DO THIS
Report each line of the listing below that contains the string "roll", treating the match as case-sensitive.

RECORD LIST
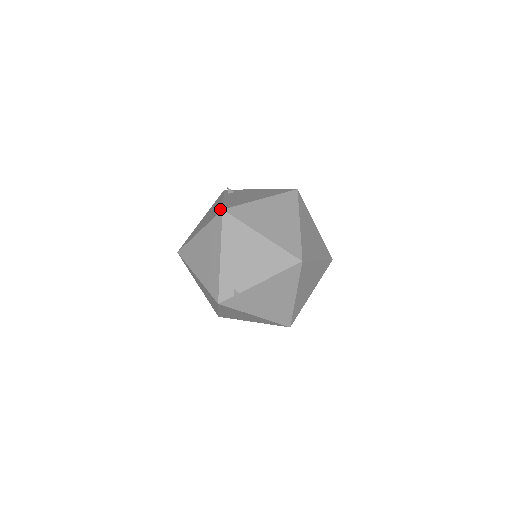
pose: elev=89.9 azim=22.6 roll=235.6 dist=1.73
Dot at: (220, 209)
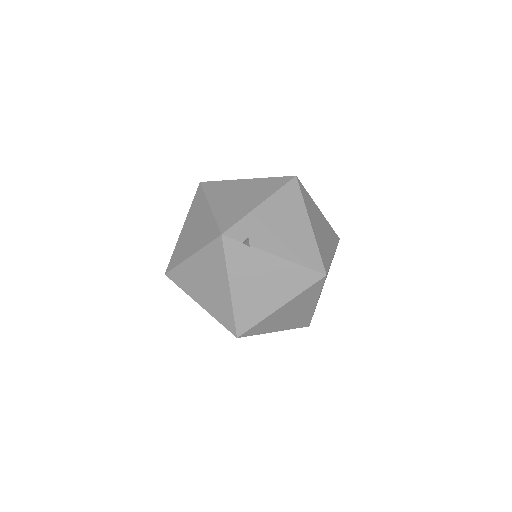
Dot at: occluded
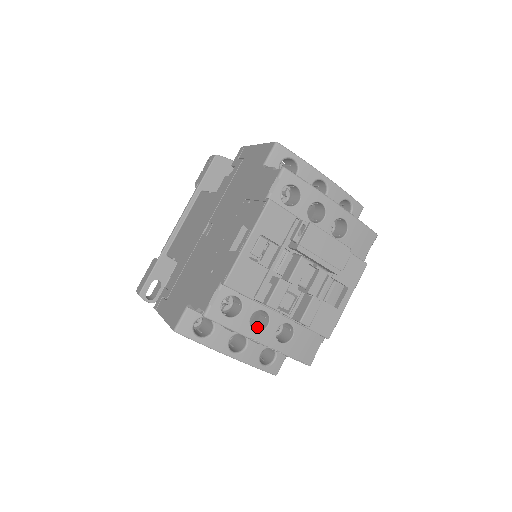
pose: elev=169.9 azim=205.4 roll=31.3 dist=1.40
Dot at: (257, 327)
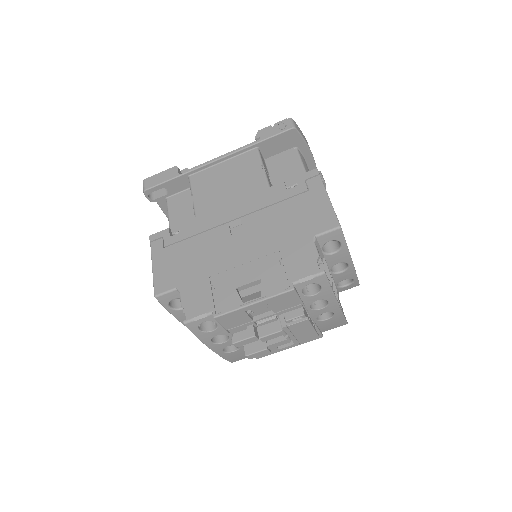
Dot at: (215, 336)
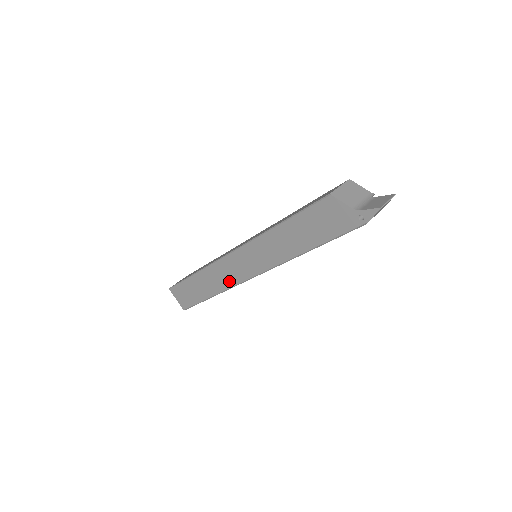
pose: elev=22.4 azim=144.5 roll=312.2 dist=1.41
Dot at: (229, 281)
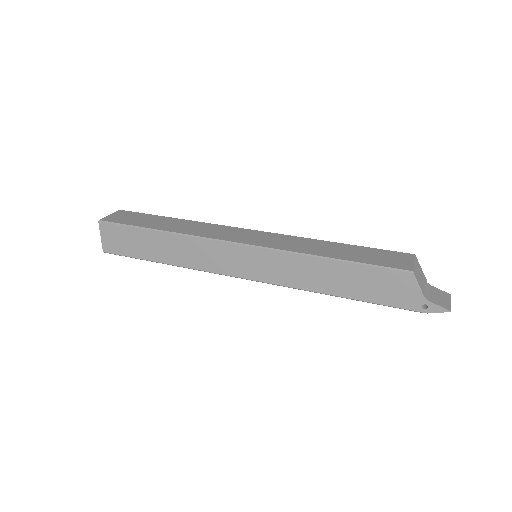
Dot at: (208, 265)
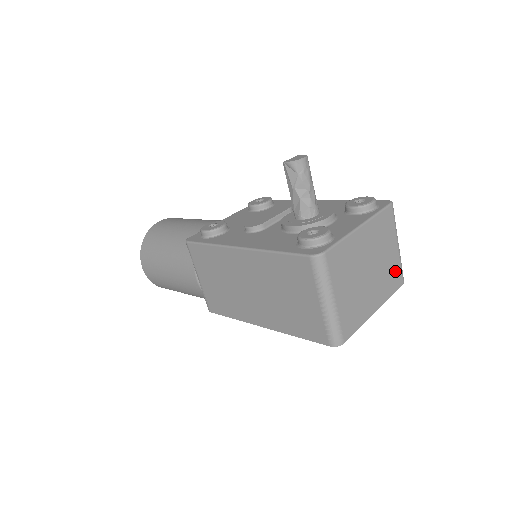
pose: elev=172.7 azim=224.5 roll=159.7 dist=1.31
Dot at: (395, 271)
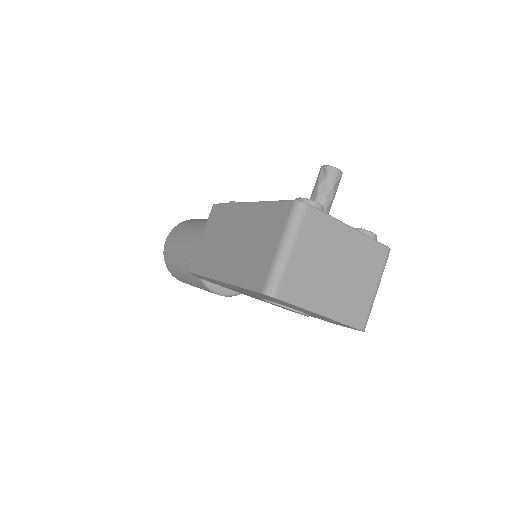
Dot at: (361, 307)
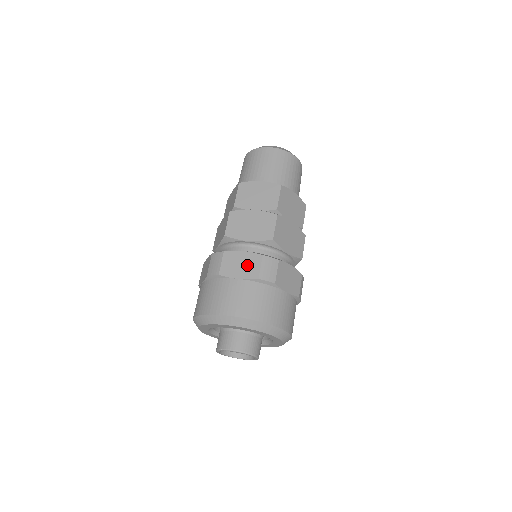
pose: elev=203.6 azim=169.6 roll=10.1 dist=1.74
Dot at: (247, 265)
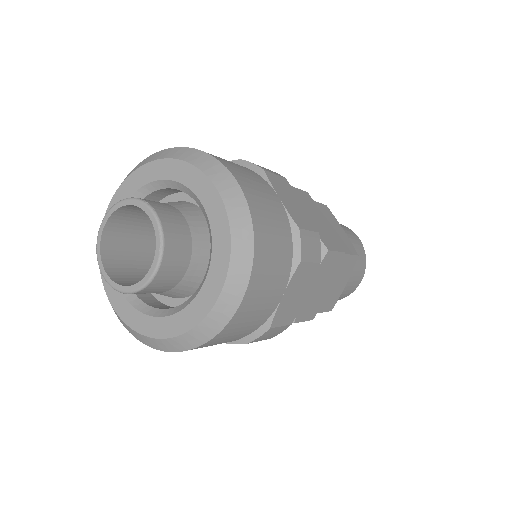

SOLUTION
pose: elev=89.9 azim=22.6 roll=235.6 dist=1.73
pose: elev=169.9 azim=205.4 roll=31.3 dist=1.40
pose: elev=22.4 azim=144.5 roll=312.2 dist=1.41
pose: elev=172.7 azim=224.5 roll=159.7 dist=1.31
pose: elev=203.6 azim=169.6 roll=10.1 dist=1.74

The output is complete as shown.